Следом за ним, откланявшись, ушли и Эммерих с Каджаром. Сонрэ и вечно во всем слушавшегося его Гелена можно было не ждать – старший из Великих наверняка нашёл бы, о чём поболтать с главами поверх тела почившего Владыки.
Самаэль не отрицал, этот ребёнок не был образчиком правителя, какие бы волшебные свойства ни пытались ему приписать, но он и не заслуживал того, чтобы служить перегородкой между гавкавшими друг на друга политиканами, к которым генерал, с долей отвращения, не мог себя не причислять.
Хотелось уехать домой или в крепость – неважно, просто подальше от дворца, но оставленная Владыкой-регентом новость не давала покоя. При идеальном раскладе, им нужно было встретиться и обсудить этот вопрос, вот только идти в одиночестве Самаэль отказывался напрочь.

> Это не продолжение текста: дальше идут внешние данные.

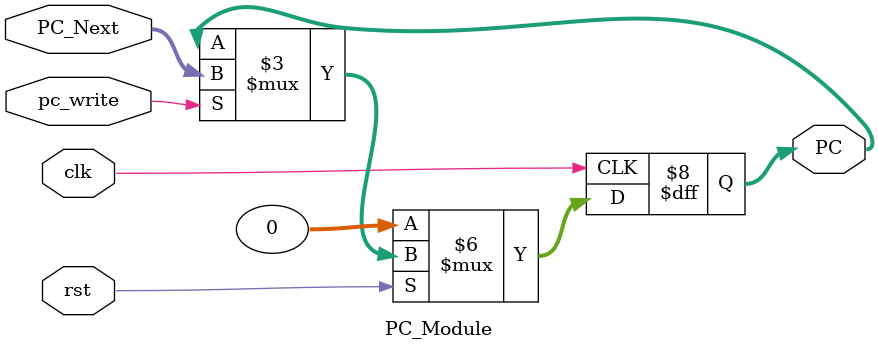
<source format=v>
module PC_Module(clk,rst,PC,PC_Next,pc_write);
    input clk,rst;
    input [31:0]PC_Next;
    input pc_write;
    output [31:0]PC;
    reg [31:0]PC;

    always @(posedge clk)
    begin
        if(rst == 1'b0)
            PC <= {32{1'b0}};
        else if (pc_write)
            PC <= PC_Next;
        // else hold (stall)
    end
endmodule

</source>
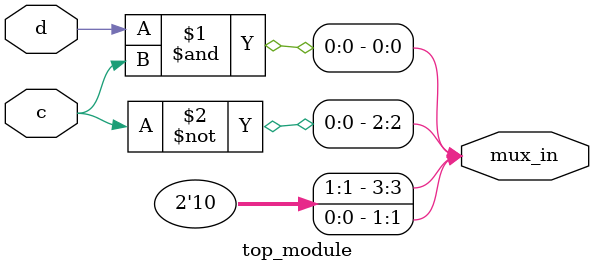
<source format=sv>
module top_module (
    input c,
    input d,
    output [3:0] mux_in
);

    // Assign values based on the provided Karnaugh map

    // ab = 00
    assign mux_in[0] = d & c;

    // ab = 01
    assign mux_in[1] = 0;

    // ab = 11
    assign mux_in[3] = 1;

    // ab = 10
    assign mux_in[2] = ~c;

endmodule

</source>
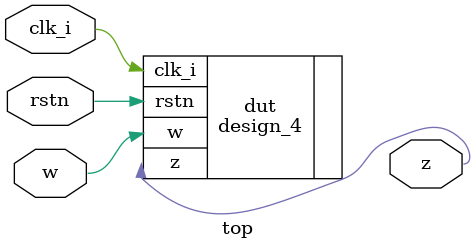
<source format=sv>
module top(
	input logic clk_i,
	input logic rstn,
	input logic w,
	output logic z
);
	design_4 dut(
		.clk_i (clk_i),
		.rstn (rstn),
		.w (w),
		.z (z)
	);
endmodule : top

</source>
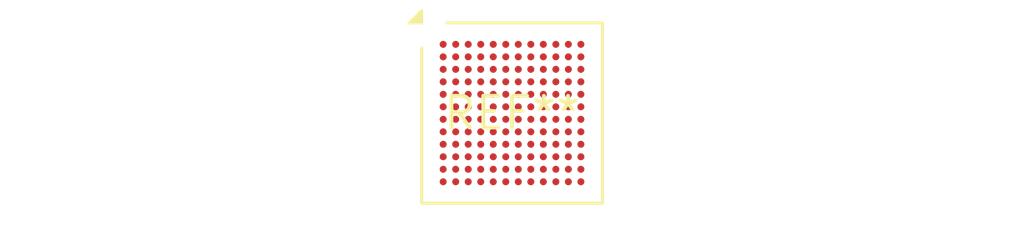
<source format=kicad_pcb>
(kicad_pcb (version 20240108) (generator pcbnew)

  (general
    (thickness 1.6)
  )

  (paper "A4")
  (layers
    (0 "F.Cu" signal)
    (31 "B.Cu" signal)
    (32 "B.Adhes" user "B.Adhesive")
    (33 "F.Adhes" user "F.Adhesive")
    (34 "B.Paste" user)
    (35 "F.Paste" user)
    (36 "B.SilkS" user "B.Silkscreen")
    (37 "F.SilkS" user "F.Silkscreen")
    (38 "B.Mask" user)
    (39 "F.Mask" user)
    (40 "Dwgs.User" user "User.Drawings")
    (41 "Cmts.User" user "User.Comments")
    (42 "Eco1.User" user "User.Eco1")
    (43 "Eco2.User" user "User.Eco2")
    (44 "Edge.Cuts" user)
    (45 "Margin" user)
    (46 "B.CrtYd" user "B.Courtyard")
    (47 "F.CrtYd" user "F.Courtyard")
    (48 "B.Fab" user)
    (49 "F.Fab" user)
    (50 "User.1" user)
    (51 "User.2" user)
    (52 "User.3" user)
    (53 "User.4" user)
    (54 "User.5" user)
    (55 "User.6" user)
    (56 "User.7" user)
    (57 "User.8" user)
    (58 "User.9" user)
  )

  (setup
    (pad_to_mask_clearance 0)
    (pcbplotparams
      (layerselection 0x00010fc_ffffffff)
      (plot_on_all_layers_selection 0x0000000_00000000)
      (disableapertmacros false)
      (usegerberextensions false)
      (usegerberattributes false)
      (usegerberadvancedattributes false)
      (creategerberjobfile false)
      (dashed_line_dash_ratio 12.000000)
      (dashed_line_gap_ratio 3.000000)
      (svgprecision 4)
      (plotframeref false)
      (viasonmask false)
      (mode 1)
      (useauxorigin false)
      (hpglpennumber 1)
      (hpglpenspeed 20)
      (hpglpendiameter 15.000000)
      (dxfpolygonmode false)
      (dxfimperialunits false)
      (dxfusepcbnewfont false)
      (psnegative false)
      (psa4output false)
      (plotreference false)
      (plotvalue false)
      (plotinvisibletext false)
      (sketchpadsonfab false)
      (subtractmaskfromsilk false)
      (outputformat 1)
      (mirror false)
      (drillshape 1)
      (scaleselection 1)
      (outputdirectory "")
    )
  )

  (net 0 "")

  (footprint "UFBGA-144_7x7mm_Layout12x12_P0.5mm" (layer "F.Cu") (at 0 0))

)

</source>
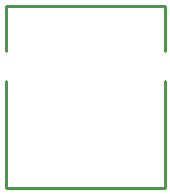
<source format=gbo>
%FSTAX23Y23*%
%MOIN*%
%SFA1B1*%

%IPPOS*%
%ADD75C,0.010000*%
%LNunisolder52_back-1*%
%LPD*%
G54D75*
X0447Y02815D02*
X05D01*
X0447Y0342D02*
X05D01*
X0447Y0327D02*
Y0342D01*
Y02815D02*
Y0317D01*
X05Y02815D02*
Y0317D01*
Y0327D02*
Y0342D01*
M02*
</source>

Нельзя было сказать, что он до сих пор злился или планировал держать обиду на дружественного ему валакха до конца жизни. Это была… тяжёлая ситуация.
Было трудно осознавать, что тот, кто, казалось бы, немало сил положил на твоё воспитание и взращивание, делал это не из чистых незамутнённых желаний, а в попытке откупиться за то, что натравил на твоих родителей обезумевшую толпу. С другой стороны, полгода назад обнаружив себя вывшим на полу, с разбитыми костяшками и разваливавшейся на куски сущностью, в пустом доме, оставленном в наследство тем, кого называл отцом, а должен был – дядей, Самаэль вдруг понял – ничего не произойдёт.
Можно было избивать причастных, выплёскивая таким образом свою злобу и обиду; можно было рыдать, забившись в угол и отказавшись от всех титулов и даже банальных выходов на улицу из жалости к себе; можно было бы напиваться до беспамятства и каждый день просыпаться в новом, неизведанном месте – если бы он спал вообще. Можно было всё, но ни одна из этих вещей не изменила бы того факта, что его родители были мертвы, как были мертвы и дядя с тётей, приютившие племянника у себя и назвавшие его сыном. Мёртвые бы не воскресли от того, что он до конца жизни стал бы ненавидеть Айорга Гессе.
Самаэль его не простил и всегда бы держал где-то на задворках сознания мысль о том, что валакх был причиной произошедшему, но… Это было странно, но мужчина не хотел отворачиваться от того, кого считал близким себе существом. Учитывая их характеры, на друзей они похожи не были, но никогда не было плохо иметь рядом того, с кем можно и поговорить, и сунуться в заброшенные развалины храма Второй Эпохи в надежде там чем-то поживиться.
И все же, оказаться с Айоргом один на один сейчас казалось невыполнимой задачей. Пока что он бы точно как минимум один раз ударил валакха в челюсть для профилактики.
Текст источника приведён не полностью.